Incorrect system time after suspending

when i start my system (hp spectre x360) after suspension. the system time is usually incorrect. i’ve recently reinstalled my system, after this reinstall it started showing this behaviour which it didnt before.
If i run sudo hwclock -s the time gets corrected until i suspend again. if automatic time sync and automatic timezone are on this behaviour still occurs.
edit: i’m not 100% certain this only happens after a system suspends or if it always happens. but but after a start after suspension is usually when i notice it

What is the output of timedatectl?

               Local time: Wed 2023-04-19 12:14:41 CEST
           Universal time: Wed 2023-04-19 10:14:41 UTC
                 RTC time: Wed 2023-04-19 10:14:46
                Time zone: Europe/Amsterdam (CEST, +0200)
System clock synchronized: no
              NTP service: active
          RTC in local TZ: yes

Warning: The system is configured to read the RTC time in the local time zone.
         This mode cannot be fully supported. It will create various problems
         with time zone changes and daylight saving time adjustments. The RTC
         time is never updated, it relies on external facilities to maintain it.
         If at all possible, use RTC in UTC by calling
         'timedatectl set-local-rtc 0'.

i saw the warning and changed timedatectl set-local-rtc 0. but the system then still shows the incorrect time and hwclock -s doesn’t fix it anymore
edit: the universal time is actually the correct time for me @computersavvy

the time difference has now gotten even worse

youpie@fedora ~> timedatectl
               Local time: Wed 2023-04-19 17:00:08 CEST
           Universal time: Wed 2023-04-19 15:00:08 UTC
                 RTC time: Wed 2023-04-19 15:01:53
                Time zone: Europe/Amsterdam (CEST, +0200)
System clock synchronized: no
              NTP service: active
          RTC in local TZ: yes

i dont see the correct time located anywhere( 1pm)

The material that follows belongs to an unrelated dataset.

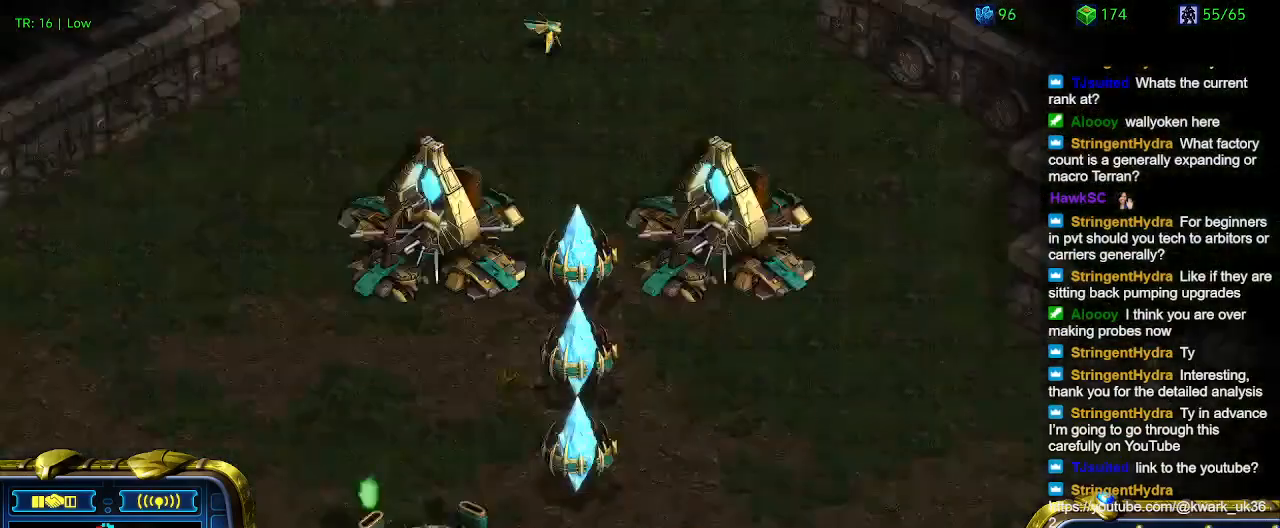
{"keys": [], "events": []}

You can try replacing chronyd with systemd-timesyncd:

sudo systemctl --now disable chronyd.service 
sudo systemctl --now enable systemd-timesyncd.service

that seems to fix it, thanks. I dont know why tho haha

This shows that the system clock (RTC) is not set to UTC. It appears for your local time to be 1 pm, that the UTC/RTC settings should be 11 am (11:00) but the above shows 15:00, or 3 PM, which would throw everything off by 4 hours.

Are you sure that the time should show as 1 pm local time? If so then the RTC setting seems off by quite a bit.

after a quick restart the problem is back, yes when i wrote that post the time was actually 1 am.
if i run timedatectl again this is the output

               Local time: Thu 2023-04-20 10:49:09 CEST
           Universal time: Thu 2023-04-20 08:49:09 UTC
                 RTC time: Thu 2023-04-20 08:49:11
                Time zone: Europe/Amsterdam (CEST, +0200)
System clock synchronized: no
              NTP service: active
          RTC in local TZ: no

the current time is 8:49, not 10:49. although the rtc seems to have corrected itself. I really don’t understand why it says the universal time is my time and then just adds two hours to it. Does the NTP server respond with the incorrect time or something?

This error seems to be originating in the bios. When you enter the bios setup what time does it show?

If the bios time shows as local then it may explain all the angst. Bios should be set to UTC and that is the first place to look for this type of issue. Once the bios time is correct then the rest can be worked on within the OS.

When difference between the system (UTC) setting and NTP time is mismatched by more than a few minutes the system is unable to synchronize times.

I see that in post #2 above your system said the RTC was set to local time. Since that was 2 hours off from UTC and so far you have not stated that it has been reset to UTC I am leaning toward the need to reset the system (BIOS) time to match UTC (which can only be done within the bios setup).

The RTC clock should be set to two hours earlier that your wall clock time. Then the NTP can keep the clock in sync with the time servers.

When the kernel wakes from suspend, it has the set the current time from the RTC clock, and perhaps it assumes that the RTC clock is in UTC time. At least that was the case several years ago.